— А у вас наблюдения производятся?
— Так точно, ваше… соблаговолите посмотреть?
Его подвели к зданию с большим куполом, разрубленным надвое. Из расщелины дымком вился голубой свет и торчала труба, как дуло орудия. Вошедши, государь не сразу различил в полумраке фигуру, припавшую к окуляру телескопа.
— А, вот вы где?
Человек вскочил на ноги.
— Я вам помешал. Простите. Возвращаться с небес на нашу планету не очень приятно.
— О нет, ваше величество, только тот и любит землю, кто часто смотрит туда.
— Гм!
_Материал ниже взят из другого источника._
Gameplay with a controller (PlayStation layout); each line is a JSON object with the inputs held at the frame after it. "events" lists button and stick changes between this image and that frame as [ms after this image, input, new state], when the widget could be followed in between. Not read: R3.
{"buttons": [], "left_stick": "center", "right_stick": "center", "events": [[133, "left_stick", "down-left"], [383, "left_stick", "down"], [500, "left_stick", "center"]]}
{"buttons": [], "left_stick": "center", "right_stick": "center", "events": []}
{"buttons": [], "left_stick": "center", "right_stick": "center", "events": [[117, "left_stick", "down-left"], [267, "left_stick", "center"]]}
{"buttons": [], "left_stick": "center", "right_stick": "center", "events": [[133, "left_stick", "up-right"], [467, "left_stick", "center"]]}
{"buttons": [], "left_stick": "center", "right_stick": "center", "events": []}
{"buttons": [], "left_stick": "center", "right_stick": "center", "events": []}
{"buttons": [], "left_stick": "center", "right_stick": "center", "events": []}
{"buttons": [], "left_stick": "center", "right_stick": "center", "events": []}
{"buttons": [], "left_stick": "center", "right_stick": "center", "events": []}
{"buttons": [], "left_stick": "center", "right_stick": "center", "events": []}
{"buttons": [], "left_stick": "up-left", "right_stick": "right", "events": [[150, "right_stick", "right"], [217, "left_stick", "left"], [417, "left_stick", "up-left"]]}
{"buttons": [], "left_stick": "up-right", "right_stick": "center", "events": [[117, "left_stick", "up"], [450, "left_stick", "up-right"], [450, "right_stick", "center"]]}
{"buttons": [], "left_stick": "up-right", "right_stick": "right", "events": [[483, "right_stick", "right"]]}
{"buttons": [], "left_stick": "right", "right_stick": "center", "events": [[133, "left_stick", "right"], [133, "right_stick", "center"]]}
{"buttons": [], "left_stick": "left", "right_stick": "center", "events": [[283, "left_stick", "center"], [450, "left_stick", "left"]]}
В детстве я смотрел и, признаться, ничего особенного не заметил.
— В детстве, ваше величество, звезды мало чем отличаются от елочных украшений, но кто сживается с мыслью о них как о солнцах, в тысячу раз превосходящих наше, чей мозг пытается осмыслить десятизначные цифры верст, отделяющих их от нас, тому страшно глядеть в эту пропасть.
— И все-таки я бы не прочь попробовать, если позволите.
Человек поклонился и жестом пригласил государя занять место у телескопа.
— Видите ли, ваше величество, маленькую точку в середине?
— Так это и есть предмет ваших наблюдений?! Что же можно установить, следя за такой искоркой?
— Очень многое, государь. Выражение «небесная механика» придумано плоскими умами. У небесных тел столько же прихотей, капризов, как у людей. И столько же случайностей в поведении.
Государь встал:
— Ну, а чем вы еще занимаетесь? Как вы назвали тогда эту звезду? Она по-прежнему?..
— Так точно, ваше величество. Похоже, что вся ярость мирового пространства сосредоточилась в созвездии Пса.
— Ярость, говорите вы?
— Да, государь, исходя из наших земных представлений, нам не приходится ждать добра оттуда.
— И давно это заметили?
— Месяца два тому назад.
— Значит, это совсем новое?
— Это очень старое, ваше величество. Заметили мы его сейчас, но началось оно еще во времена избрания на царство основателя династии, вашего предка государя Михаила Федоровича.
— Продолжайте вашу работу и не провожайте меня. Прощайте.
Когда он вышел, было темно. В кустах фыркали лошади охранников. Подойдя к автомобилю, стоявшему на краю обрыва, он увидел вдали море огней, захлестнувших полгоризонта. Звезды над ним растаяли, пропали. Только отведя взор далеко в сторону, можно было начать их различать.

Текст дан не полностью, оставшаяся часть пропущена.